→ **ACTIVITY**:
Look through the records and report how many lines include the word "completionHandler", with no other words.

[Dataset records]
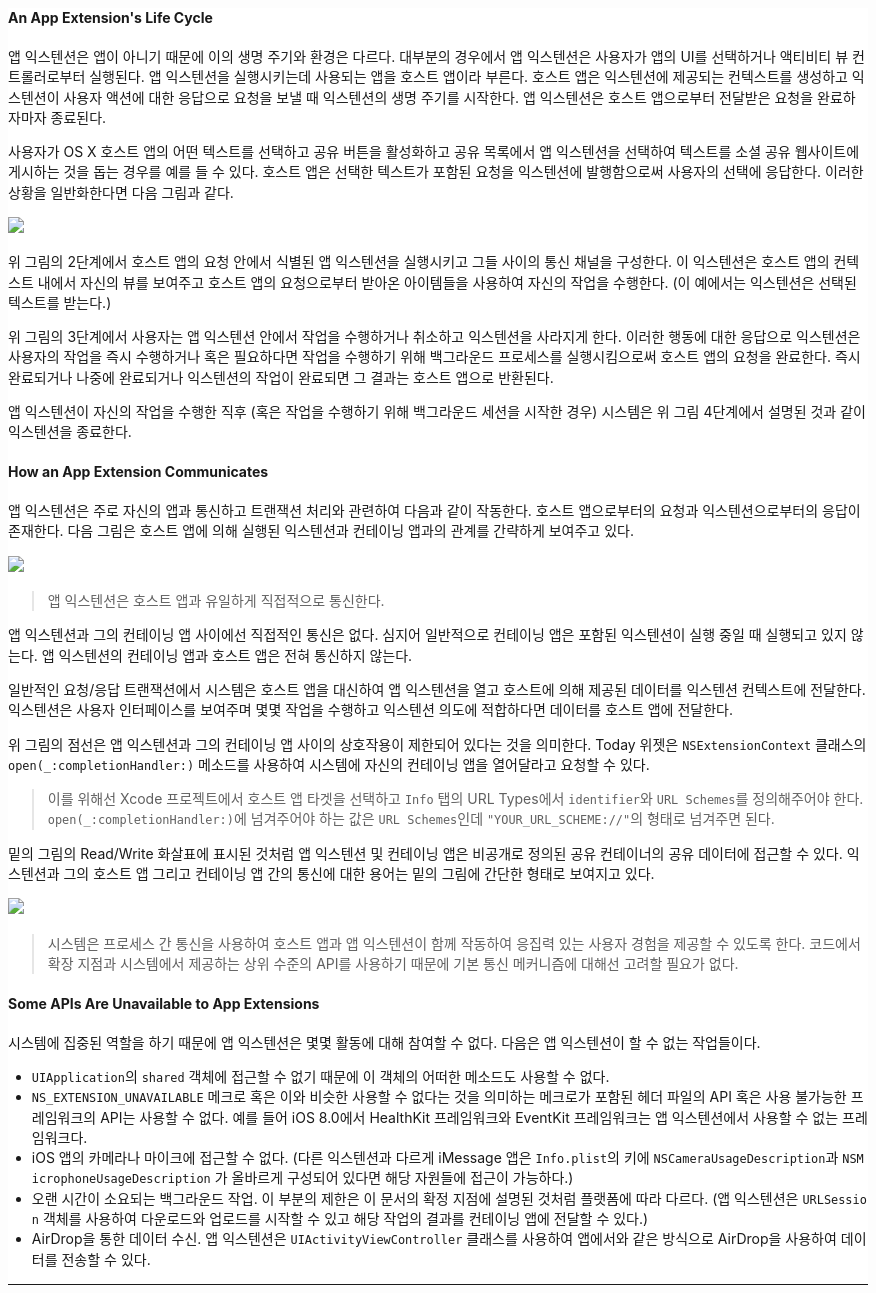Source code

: #### An App Extension's Life Cycle

앱 익스텐션은 앱이 아니기 때문에 이의 생명 주기와 환경은 다르다. 대부분의 경우에서 앱 익스텐션은 사용자가 앱의 UI를 선택하거나 액티비티 뷰 컨트롤러로부터 실행된다. 앱 익스텐션을 실행시키는데 사용되는 앱을 호스트 앱이라 부른다. 호스트 앱은 익스텐션에 제공되는 컨텍스트를 생성하고 익스텐션이 사용자 액션에 대한 응답으로 요청을 보낼 때 익스텐션의 생명 주기를 시작한다. 앱 익스텐션은 호스트 앱으로부터 전달받은 요청을 완료하자마자 종료된다.

사용자가 OS X 호스트 앱의 어떤 텍스트를 선택하고 공유 버튼을 활성화하고 공유 목록에서 앱 익스텐션을 선택하여 텍스트를 소셜 공유 웹사이트에 게시하는 것을 돕는 경우를 예를 들 수 있다. 호스트 앱은 선택한 텍스트가 포함된 요청을 익스텐션에 발행함으로써 사용자의 선택에 응답한다. 이러한 상황을 일반화한다면 다음 그림과 같다. 

<img src="https://developer.apple.com/library/archive/documentation/General/Conceptual/ExtensibilityPG/Art/app_extensions_lifecycle_2x.png">

위 그림의 2단계에서 호스트 앱의 요청 안에서 식별된 앱 익스텐션을 실행시키고 그들 사이의 통신 채널을 구성한다. 이 익스텐션은 호스트 앱의 컨텍스트 내에서 자신의 뷰를 보여주고 호스트 앱의 요청으로부터 받아온 아이템들을 사용하여 자신의 작업을 수행한다. (이 예에서는 익스텐션은 선택된 텍스트를 받는다.)

위 그림의 3단계에서 사용자는 앱 익스텐션 안에서 작업을 수행하거나 취소하고 익스텐션을 사라지게 한다. 이러한 행동에 대한 응답으로 익스텐션은 사용자의 작업을 즉시 수행하거나 혹은 필요하다면 작업을 수행하기 위해 백그라운드 프로세스를 실행시킴으로써 호스트 앱의 요청을 완료한다. 즉시 완료되거나 나중에 완료되거나 익스텐션의 작업이 완료되면 그 결과는 호스트 앱으로 반환된다. 

앱 익스텐션이 자신의 작업을 수행한 직후 (혹은 작업을 수행하기 위해 백그라운드 세션을 시작한 경우) 시스템은 위 그림 4단계에서 설명된 것과 같이 익스텐션을 종료한다.



#### How an App Extension Communicates

앱 익스텐션은 주로 자신의 앱과 통신하고 트랜잭션 처리와 관련하여 다음과 같이 작동한다. 호스트 앱으로부터의 요청과 익스텐션으로부터의 응답이 존재한다. 다음 그림은 호스트 앱에 의해 실행된 익스텐션과 컨테이닝 앱과의 관계를 간략하게 보여주고 있다. 

<img src="https://developer.apple.com/library/archive/documentation/General/Conceptual/ExtensibilityPG/Art/simple_communication_2x.png">

> 앱 익스텐션은 호스트 앱과 유일하게 직접적으로 통신한다. 

앱 익스텐션과 그의 컨테이닝 앱 사이에선 직접적인 통신은 없다. 심지어 일반적으로 컨테이닝 앱은 포함된 익스텐션이 실행 중일 때 실행되고 있지 않는다. 앱 익스텐션의 컨테이닝 앱과 호스트 앱은 전혀 통신하지 않는다. 

일반적인 요청/응답 트랜잭션에서 시스템은 호스트 앱을 대신하여 앱 익스텐션을 열고 호스트에 의해 제공된 데이터를 익스텐션 컨텍스트에 전달한다. 익스텐션은 사용자 인터페이스를 보여주며 몇몇 작업을 수행하고 익스텐션 의도에 적합하다면 데이터를 호스트 앱에 전달한다. 

위 그림의 점선은 앱 익스텐션과 그의 컨테이닝 앱 사이의 상호작용이 제한되어 있다는 것을 의미한다. Today 위젯은 `NSExtensionContext` 클래스의 `open(_:completionHandler:)` 메소드를 사용하여 시스템에 자신의 컨테이닝 앱을 열어달라고 요청할 수 있다. 

> 이를 위해선 Xcode 프로젝트에서 호스트 앱 타겟을 선택하고 `Info` 탭의 URL Types에서 `identifier`와 `URL Schemes`를 정의해주어야 한다. `open(_:completionHandler:)`에 넘겨주어야 하는 값은 `URL Schemes`인데 `"YOUR_URL_SCHEME://"`의 형태로 넘겨주면 된다. 

밑의 그림의 Read/Write 화살표에 표시된 것처럼 앱 익스텐션 및 컨테이닝 앱은 비공개로 정의된 공유 컨테이너의 공유 데이터에 접근할 수 있다. 익스텐션과 그의 호스트 앱 그리고 컨테이닝 앱 간의 통신에 대한 용어는 밑의 그림에 간단한 형태로 보여지고 있다. 

<img src="https://developer.apple.com/library/archive/documentation/General/Conceptual/ExtensibilityPG/Art/detailed_communication_2x.png"> 

> 시스템은 프로세스 간 통신을 사용하여 호스트 앱과 앱 익스텐션이 함께 작동하여 응집력 있는 사용자 경험을 제공할 수 있도록 한다. 코드에서 확장 지점과 시스템에서 제공하는 상위 수준의 API를 사용하기 때문에 기본 통신 메커니즘에 대해선 고려할 필요가 없다. 



#### Some APIs Are Unavailable to App Extensions

시스템에 집중된 역할을 하기 때문에 앱 익스텐션은 몇몇 활동에 대해 참여할 수 없다. 다음은 앱 익스텐션이 할 수 없는 작업들이다. 

- `UIApplication`의 `shared` 객체에 접근할 수 없기 때문에 이 객체의 어떠한 메소드도 사용할 수 없다. 
- `NS_EXTENSION_UNAVAILABLE` 메크로 혹은 이와 비슷한 사용할 수 없다는 것을 의미하는 메크로가 포함된 헤더 파일의 API 혹은 사용 불가능한 프레임워크의 API는 사용할 수 없다. 예를 들어 iOS 8.0에서 HealthKit 프레임워크와 EventKit 프레임워크는 앱 익스텐션에서 사용할 수 없는 프레임워크다. 
- iOS 앱의 카메라나 마이크에 접근할 수 없다. (다른 익스텐션과 다르게 iMessage 앱은 `Info.plist`의 키에 `NSCameraUsageDescription`과 `NSMicrophoneUsageDescription` 가 올바르게 구성되어 있다면 해당 자원들에 접근이 가능하다.)
- 오랜 시간이 소요되는 백그라운드 작업. 이 부분의 제한은 이 문서의 확정 지점에 설명된 것처럼 플랫폼에 따라 다르다. (앱 익스텐션은 `URLSession` 객체를 사용하여 다운로드와 업로드를 시작할 수 있고 해당 작업의 결과를 컨테이닝 앱에 전달할 수 있다.)
- AirDrop을 통한 데이터 수신. 앱 익스텐션은 `UIActivityViewController` 클래스를 사용하여 앱에서와 같은 방식으로 AirDrop을 사용하여 데이터를 전송할 수 있다. 

---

→ **EXERCISE SOLUTION**:
2